China would have seen such a demand as an infringement on its sovereignty. But the legislation threatened to bar computer exports if China refused. In the end, the legislation was modified to call only for negotiations on inspections.

But the legislation still requires President Bill Clinton to submit a report to Congress on any Chinese violations of missile agreements and any Russian transfers of missile technology to China. The call for the report, which is due by Oct. 31, suggests that Russia may be punished if China's missiles prove to be a threat. But for the time being, Congress has decided to be careful about harming U.S. exports and economic interests.

The issues of export controls and penalties may hang in the balance for the next six months because of a separate law that Congress passed nearly two years ago. It requires that any new plans to export computers with higher speeds be delayed for six months, giving Congress a chance to block such a move.

As U.S. technology creates ever-faster computers, the industry views the right to export them as vital to its profits and health. Even officials like Congressman Cox agree that exports of faster computers should be permitted to countries including China and Russia, despite concerns that they could be used to develop nuclear weapons and missiles. The industry is seeking a sixfold increase in the allowed speed for computer exports.

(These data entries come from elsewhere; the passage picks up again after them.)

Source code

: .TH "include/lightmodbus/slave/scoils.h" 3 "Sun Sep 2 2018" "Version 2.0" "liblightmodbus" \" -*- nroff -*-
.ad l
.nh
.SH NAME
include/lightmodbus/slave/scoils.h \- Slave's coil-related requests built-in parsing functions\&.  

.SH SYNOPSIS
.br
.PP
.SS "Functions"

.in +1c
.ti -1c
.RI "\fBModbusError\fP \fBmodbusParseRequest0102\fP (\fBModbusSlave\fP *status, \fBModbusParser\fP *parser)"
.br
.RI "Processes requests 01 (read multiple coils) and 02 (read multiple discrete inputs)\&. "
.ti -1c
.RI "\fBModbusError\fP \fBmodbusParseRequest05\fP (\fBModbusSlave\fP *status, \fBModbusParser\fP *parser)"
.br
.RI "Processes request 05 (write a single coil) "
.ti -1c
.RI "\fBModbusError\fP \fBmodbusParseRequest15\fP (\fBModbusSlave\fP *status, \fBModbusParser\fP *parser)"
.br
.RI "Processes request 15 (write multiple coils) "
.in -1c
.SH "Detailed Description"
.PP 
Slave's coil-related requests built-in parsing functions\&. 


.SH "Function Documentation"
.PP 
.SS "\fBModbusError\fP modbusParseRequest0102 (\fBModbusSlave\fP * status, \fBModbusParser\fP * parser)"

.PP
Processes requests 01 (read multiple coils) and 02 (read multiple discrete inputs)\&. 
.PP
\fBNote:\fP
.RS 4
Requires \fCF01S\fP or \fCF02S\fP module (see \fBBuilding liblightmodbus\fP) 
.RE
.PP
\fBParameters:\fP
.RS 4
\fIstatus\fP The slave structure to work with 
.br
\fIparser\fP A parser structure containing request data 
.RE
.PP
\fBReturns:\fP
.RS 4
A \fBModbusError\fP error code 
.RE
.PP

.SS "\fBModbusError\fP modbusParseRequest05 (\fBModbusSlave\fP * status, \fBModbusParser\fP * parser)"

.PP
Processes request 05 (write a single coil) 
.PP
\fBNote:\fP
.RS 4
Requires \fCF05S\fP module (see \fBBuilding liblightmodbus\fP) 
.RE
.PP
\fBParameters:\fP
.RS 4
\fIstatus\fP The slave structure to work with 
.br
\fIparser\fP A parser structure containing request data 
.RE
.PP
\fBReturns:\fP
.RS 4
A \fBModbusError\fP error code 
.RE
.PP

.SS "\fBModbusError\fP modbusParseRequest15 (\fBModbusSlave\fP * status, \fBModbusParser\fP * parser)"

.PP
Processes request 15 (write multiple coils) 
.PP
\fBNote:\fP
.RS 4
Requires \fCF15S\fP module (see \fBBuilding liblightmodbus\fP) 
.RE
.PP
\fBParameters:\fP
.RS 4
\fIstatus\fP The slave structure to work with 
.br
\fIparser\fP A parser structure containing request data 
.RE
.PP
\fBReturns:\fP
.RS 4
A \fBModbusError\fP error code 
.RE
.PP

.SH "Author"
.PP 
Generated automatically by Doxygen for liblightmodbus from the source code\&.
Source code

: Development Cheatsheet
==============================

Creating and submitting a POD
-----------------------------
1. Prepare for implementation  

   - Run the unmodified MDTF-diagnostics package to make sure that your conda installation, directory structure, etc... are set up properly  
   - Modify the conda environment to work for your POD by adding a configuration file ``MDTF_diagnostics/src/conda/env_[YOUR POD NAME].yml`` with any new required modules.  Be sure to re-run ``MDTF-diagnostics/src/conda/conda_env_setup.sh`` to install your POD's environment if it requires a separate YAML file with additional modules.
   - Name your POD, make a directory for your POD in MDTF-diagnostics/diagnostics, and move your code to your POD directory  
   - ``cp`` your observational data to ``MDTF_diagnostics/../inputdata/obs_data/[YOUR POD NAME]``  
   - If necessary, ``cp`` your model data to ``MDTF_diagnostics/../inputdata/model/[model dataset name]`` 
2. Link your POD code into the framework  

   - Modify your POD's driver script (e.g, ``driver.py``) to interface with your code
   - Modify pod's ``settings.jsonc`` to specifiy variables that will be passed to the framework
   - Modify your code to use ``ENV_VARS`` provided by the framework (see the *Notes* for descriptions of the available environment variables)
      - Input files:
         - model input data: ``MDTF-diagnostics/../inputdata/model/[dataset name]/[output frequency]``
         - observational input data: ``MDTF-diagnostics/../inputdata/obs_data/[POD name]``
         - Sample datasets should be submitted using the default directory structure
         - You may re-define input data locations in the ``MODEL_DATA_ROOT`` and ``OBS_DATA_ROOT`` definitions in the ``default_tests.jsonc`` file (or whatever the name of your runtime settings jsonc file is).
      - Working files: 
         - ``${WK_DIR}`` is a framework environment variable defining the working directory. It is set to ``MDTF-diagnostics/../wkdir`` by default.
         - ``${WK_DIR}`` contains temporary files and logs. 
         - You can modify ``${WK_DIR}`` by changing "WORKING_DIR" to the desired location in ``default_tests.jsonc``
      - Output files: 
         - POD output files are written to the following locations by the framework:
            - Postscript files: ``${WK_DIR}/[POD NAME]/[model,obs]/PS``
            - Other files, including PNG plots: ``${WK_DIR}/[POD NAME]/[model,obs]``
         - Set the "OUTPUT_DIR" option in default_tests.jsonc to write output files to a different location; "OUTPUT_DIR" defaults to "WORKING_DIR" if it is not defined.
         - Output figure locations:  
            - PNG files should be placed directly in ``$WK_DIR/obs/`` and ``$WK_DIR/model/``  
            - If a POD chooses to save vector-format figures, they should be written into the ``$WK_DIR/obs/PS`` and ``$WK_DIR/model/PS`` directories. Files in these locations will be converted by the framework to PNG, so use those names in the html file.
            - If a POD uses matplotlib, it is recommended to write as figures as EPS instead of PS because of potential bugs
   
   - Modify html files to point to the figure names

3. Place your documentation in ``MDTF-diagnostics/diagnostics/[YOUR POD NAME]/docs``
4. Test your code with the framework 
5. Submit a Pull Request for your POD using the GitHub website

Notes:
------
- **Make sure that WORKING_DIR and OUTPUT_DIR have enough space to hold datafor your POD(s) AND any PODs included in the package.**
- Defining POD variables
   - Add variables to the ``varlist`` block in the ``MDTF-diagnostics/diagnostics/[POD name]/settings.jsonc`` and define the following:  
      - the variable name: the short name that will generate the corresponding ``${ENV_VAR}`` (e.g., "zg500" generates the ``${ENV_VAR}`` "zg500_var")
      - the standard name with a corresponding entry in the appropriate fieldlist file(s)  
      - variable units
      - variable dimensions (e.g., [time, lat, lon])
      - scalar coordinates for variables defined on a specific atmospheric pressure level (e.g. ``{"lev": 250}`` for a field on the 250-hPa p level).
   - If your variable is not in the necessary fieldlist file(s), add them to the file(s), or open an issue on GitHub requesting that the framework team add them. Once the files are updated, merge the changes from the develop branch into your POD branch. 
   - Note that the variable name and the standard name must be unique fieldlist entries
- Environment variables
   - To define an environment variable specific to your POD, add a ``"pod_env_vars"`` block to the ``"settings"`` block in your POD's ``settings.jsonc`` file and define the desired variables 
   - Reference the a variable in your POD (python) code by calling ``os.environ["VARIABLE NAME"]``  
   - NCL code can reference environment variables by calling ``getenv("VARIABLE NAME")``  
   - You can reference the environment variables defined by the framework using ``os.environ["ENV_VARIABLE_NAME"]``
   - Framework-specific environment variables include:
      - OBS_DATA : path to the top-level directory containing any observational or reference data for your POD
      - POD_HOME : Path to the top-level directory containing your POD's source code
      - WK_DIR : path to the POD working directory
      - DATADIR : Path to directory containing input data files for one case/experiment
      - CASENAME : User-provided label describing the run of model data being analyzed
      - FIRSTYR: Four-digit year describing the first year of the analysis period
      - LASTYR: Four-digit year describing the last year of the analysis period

But reports suggest that President Clinton will not propose any further easing for Russia and China. The Los Angeles Times said last week that officials plan to ask only that controls be lifted for about 100 other countries that are not seen as military risks. The administration's fear seems to be that it will be blamed for trying to reduce restrictions on Russia and China if another security scandal emerges during the next six months.

Last week, U.S. computer executives tried to convince administration officials at a White House meeting to take bolder steps. The officials promised only that their export proposal would be ready by June 30, an industry source said.

But tensions with Russia over its role in Kosovo cannot possibly help the case of those who are seeking more liberal export controls. U.S. officials including Vice President Al Gore have been trying to defend the long-term relationship with Russia throughout the crisis. But the Kremlin's unpredictable behavior could make that stand a liability.

Any attempt to relax limits on sales of sensitive items will require trust, which may be in short supply for both Russia and China. The decision will be even more difficult if Russia is seen as obstructionist in Kosovo.

The perception that Russia has reneged on agreements will also undercut arguments for cooperation on exports and security, especially in a case where Congress can cancel a new export break if U.S. trade partners prove untrustworthy.